-------- GIVEN PASSAGE
At the time I ordered my 02 I liked the 01's better, but the 02 is growing on me so I vote 02. Although I like the trim on the lower portion of the headlight better on the 01 (the squared off look rather than the pointy look)


----------



## JPinTO (Dec 20, 2001)

2001's definitely!


----------



## Nat Brown (Dec 29, 2001)

*Hmmm*




























:thumb: :thumb: :thumb: :thumb: :thumb:


----------



## low (Jan 2, 2002)

still prefer the 01 look over the the facelift 02..

in the 02, the classic BMW facia is fading a tad bit...i dont know, its really hard to explain...but it looks a little less BMW-esque...

not that the 02's are ugly, still nice cars IMO...


----------



## in_d_haus (Jan 2, 2002)

'01 baby! The '02 is just the start of the transition to the awfull E65 look... All downhill from the '00/01 front.


----------



## JPinTO (Dec 20, 2001)

in_d_haus said:


> *'01 baby! The '02 is just the start of the transition to the awfull E65 look... All downhill from the '00/01 front. *


You got that right! The 02 "facelift" is a mild E65 look alike but you know that if Bangle got his way and did a ground up E56 (Next gen E46!) redesign... it would be a baby E65 clone.


----------



## hts (Dec 19, 2001)

I'm old school. '01 for me, baby.


----------



## Nat Brown (Dec 29, 2001)

*What it is*

A better question for the poll would be:

"Would you rather own a new 2002 with the facelift or a used 2001 without it?"

The simple truth is that BMW has moved on, and that we can't go back unless we want to buy someone's used car.

I bought a 2002, but would have been perfectly happy with the 2001 styling. When I'm driving that car and I've got the big smile on my face, I can't see the front end styling.

I don't even notice the new hood lines -- it reminds me of my 540i.

--gary


----------



## LeucX3 (Dec 26, 2001)

I'm sure if i had an 02, i would like that much better. But since i have an 01, that's what floats my boat.


----------



## toniarae (Jan 7, 2002)

I love my 2002, but if I had a 2001 I would also love it's design. I just think it depends on what you have and what you get used to looking at.
----------------
> _EXERCISE A_:
Rewrite the paragraph of the forum thread that begins "I bought a 2002, but would have been perfectly happy" in one shorter sentence, keeping its main facts.
> _EXERCISE B_:
Reproduce verbatim the part of the forum thread that opens with the words containing "## low (Jan" and closes with "little less BMW-esque...".
> _EXERCISE C_:
Answer these questions from the forum thread:
(i) Which model year does the post by hts prefer?
(ii) According to the Nat Brown post signed "--gary", what do the new hood lines bring to mind?
(iii) In the first post, which part of the headlight trim looks better on the 01?
-------- AVAILABLE DATA
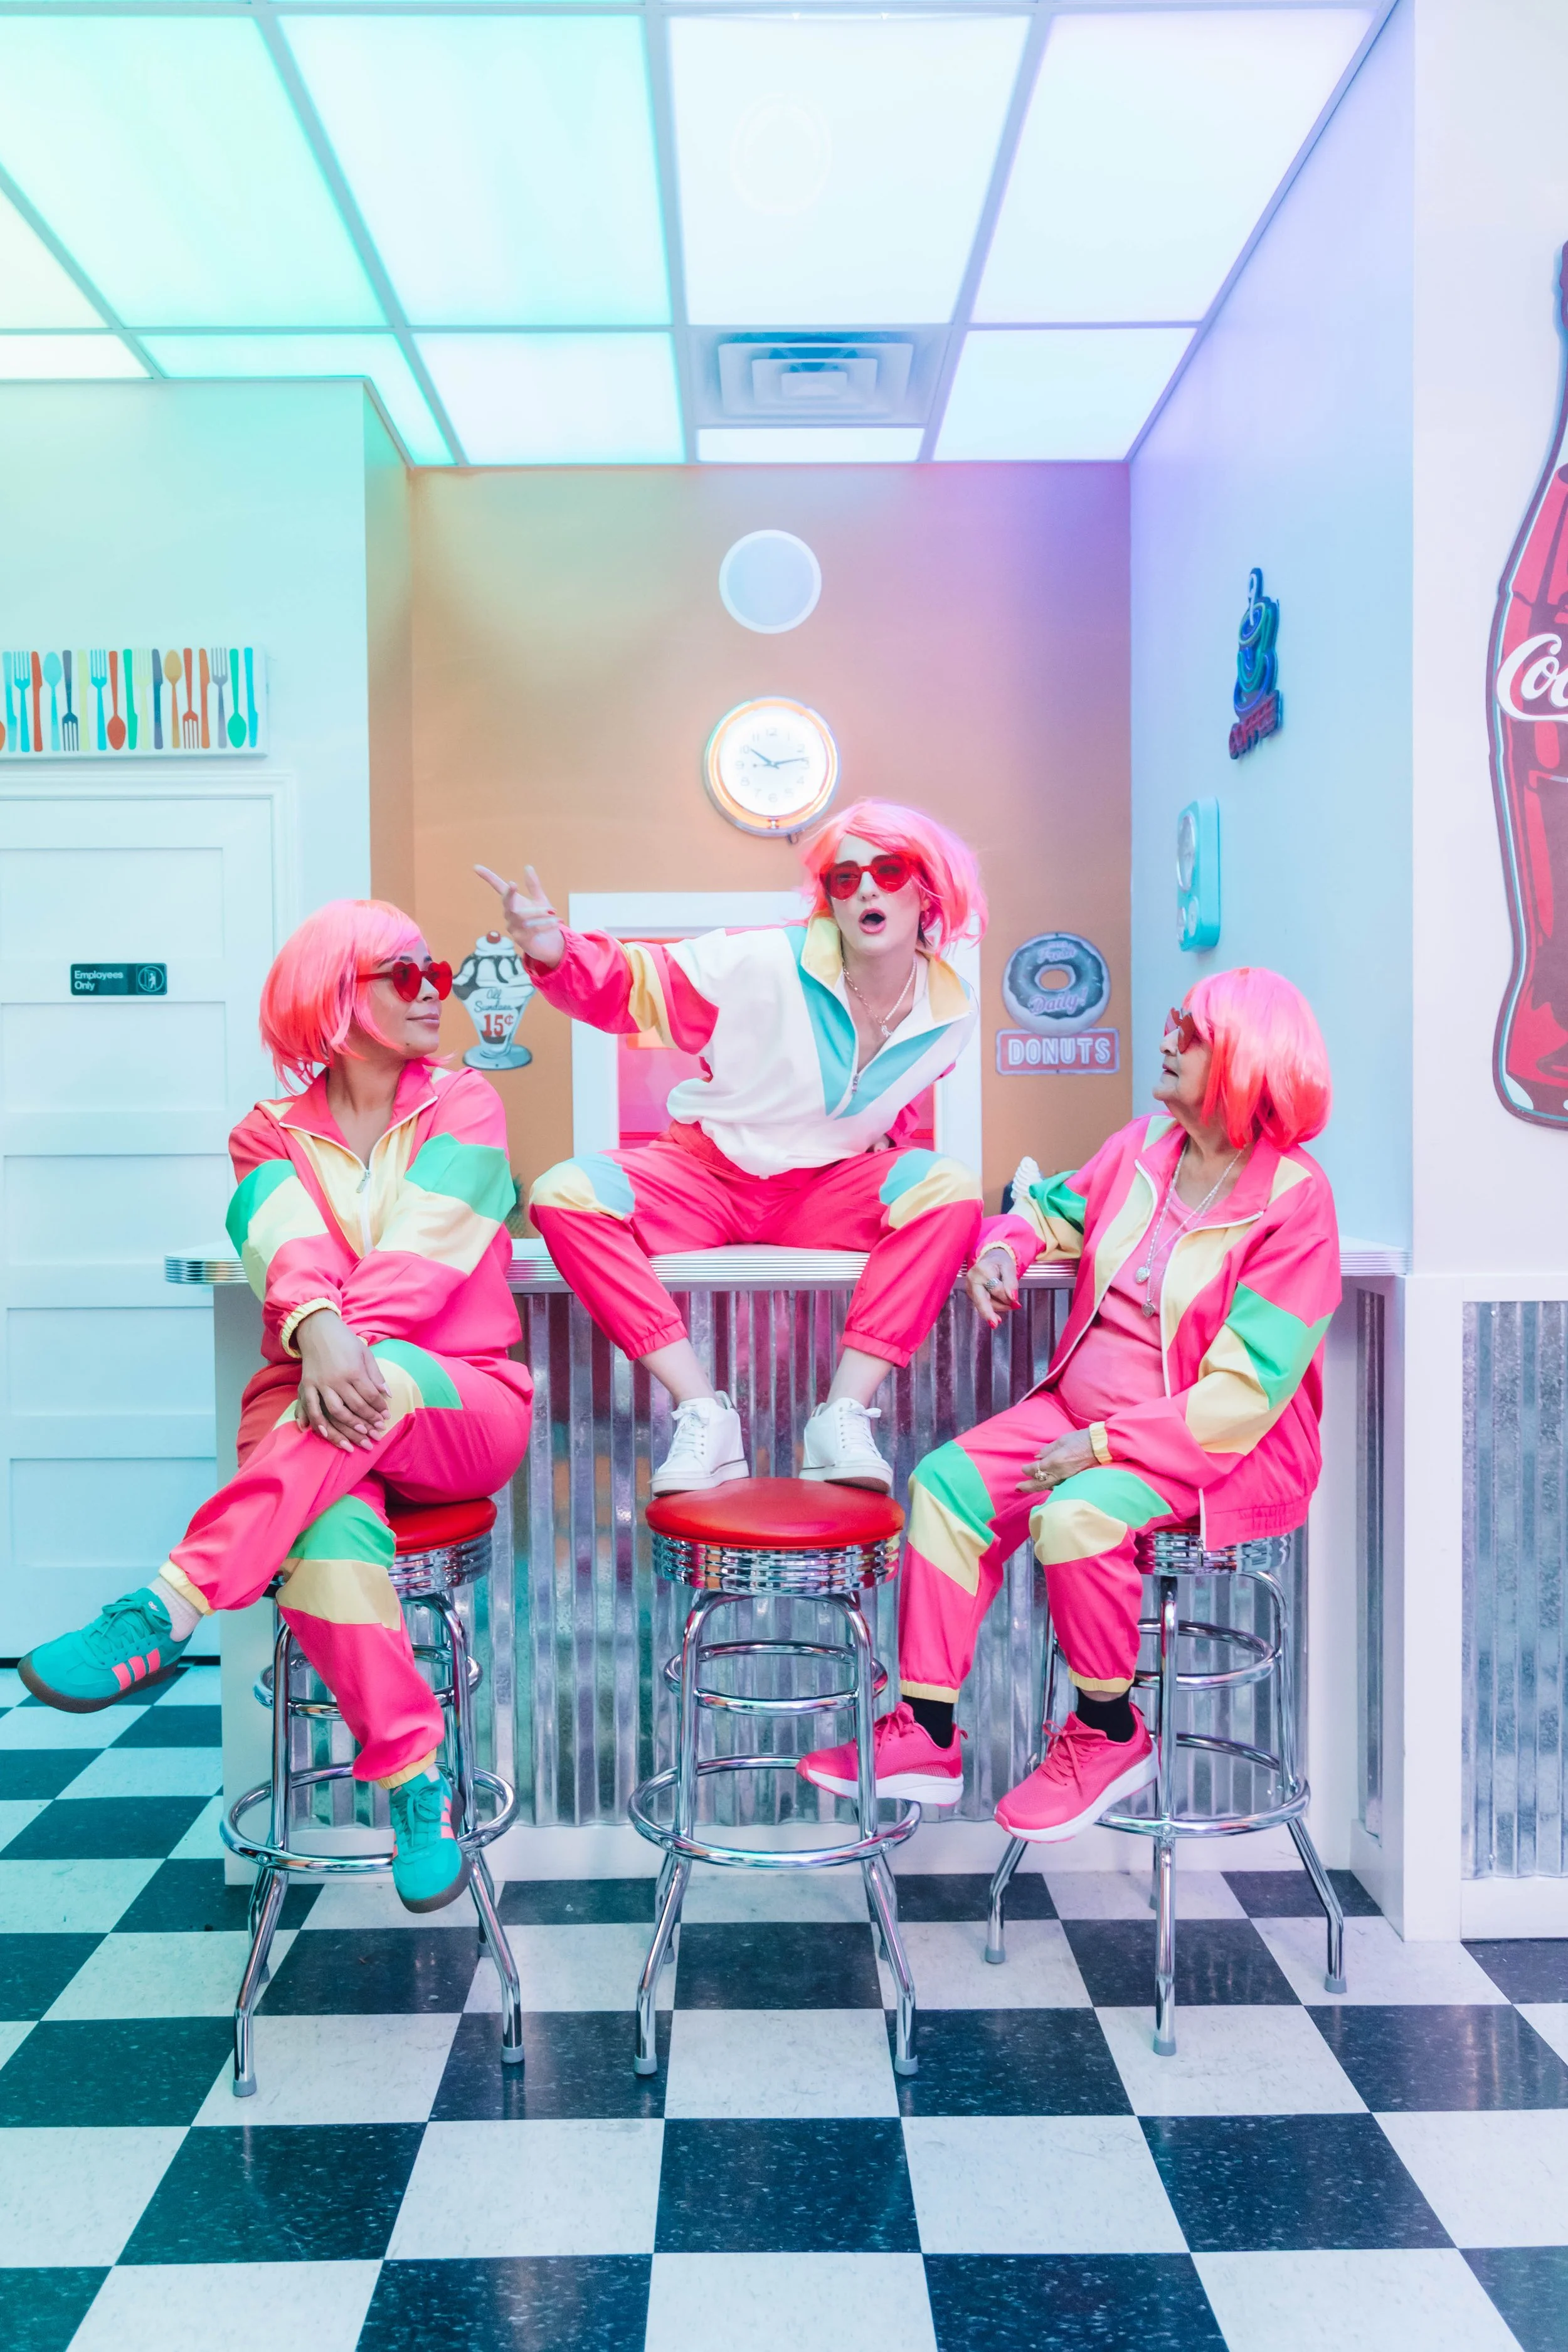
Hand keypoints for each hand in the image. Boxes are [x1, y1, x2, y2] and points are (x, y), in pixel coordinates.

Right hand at [295, 1311, 390, 1450]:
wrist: (318, 1329)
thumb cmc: (345, 1341)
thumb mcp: (365, 1354)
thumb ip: (376, 1375)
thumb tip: (388, 1394)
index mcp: (354, 1370)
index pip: (370, 1395)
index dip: (380, 1408)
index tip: (386, 1417)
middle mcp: (338, 1379)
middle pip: (356, 1405)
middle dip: (369, 1420)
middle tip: (378, 1431)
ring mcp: (321, 1383)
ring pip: (336, 1410)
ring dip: (349, 1425)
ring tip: (361, 1434)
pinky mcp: (308, 1384)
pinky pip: (312, 1407)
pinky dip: (318, 1421)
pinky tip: (325, 1433)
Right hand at [475, 862, 564, 969]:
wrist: (549, 943)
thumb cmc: (543, 920)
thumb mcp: (540, 901)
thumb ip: (533, 886)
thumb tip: (527, 867)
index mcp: (513, 902)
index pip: (498, 887)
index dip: (487, 877)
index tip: (476, 867)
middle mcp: (509, 914)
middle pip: (506, 902)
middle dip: (509, 894)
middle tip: (513, 884)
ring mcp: (512, 927)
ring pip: (523, 916)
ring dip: (539, 913)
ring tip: (554, 912)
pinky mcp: (520, 939)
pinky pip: (532, 929)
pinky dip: (545, 924)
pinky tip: (557, 922)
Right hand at [966, 1247, 1019, 1327]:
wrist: (990, 1259)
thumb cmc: (1000, 1262)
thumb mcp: (1009, 1268)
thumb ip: (1011, 1282)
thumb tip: (1013, 1298)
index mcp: (982, 1270)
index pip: (995, 1289)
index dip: (1007, 1296)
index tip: (1016, 1302)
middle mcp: (972, 1279)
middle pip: (981, 1300)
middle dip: (989, 1312)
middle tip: (995, 1324)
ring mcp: (970, 1288)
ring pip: (984, 1304)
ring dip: (998, 1307)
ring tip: (1010, 1304)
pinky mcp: (971, 1295)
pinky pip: (982, 1305)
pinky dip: (991, 1310)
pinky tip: (995, 1318)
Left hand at [1016, 1429, 1098, 1494]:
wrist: (1101, 1447)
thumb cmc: (1081, 1440)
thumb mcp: (1062, 1440)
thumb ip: (1048, 1449)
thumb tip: (1036, 1456)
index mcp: (1055, 1461)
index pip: (1036, 1469)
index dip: (1027, 1470)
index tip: (1024, 1468)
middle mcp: (1059, 1473)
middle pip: (1039, 1484)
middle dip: (1027, 1487)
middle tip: (1018, 1488)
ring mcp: (1067, 1479)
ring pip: (1049, 1487)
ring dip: (1038, 1487)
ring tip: (1029, 1488)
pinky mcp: (1074, 1481)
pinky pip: (1058, 1486)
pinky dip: (1050, 1486)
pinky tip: (1046, 1485)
----------------
> _ANSWER BOX A_:
The poster bought a 2002 but would have been fine with the 2001 styling, since the front end can't be seen from behind the wheel.

> _ANSWER BOX B_:
## low (Jan 2, 2002)

still prefer the 01 look over the the facelift 02..

in the 02, the classic BMW facia is fading a tad bit...i dont know, its really hard to explain...but it looks a little less BMW-esque...

> _ANSWER BOX C_:
(i) The '01.
(ii) The poster's 540i.
(iii) The lower portion of the headlight, with its squared-off look.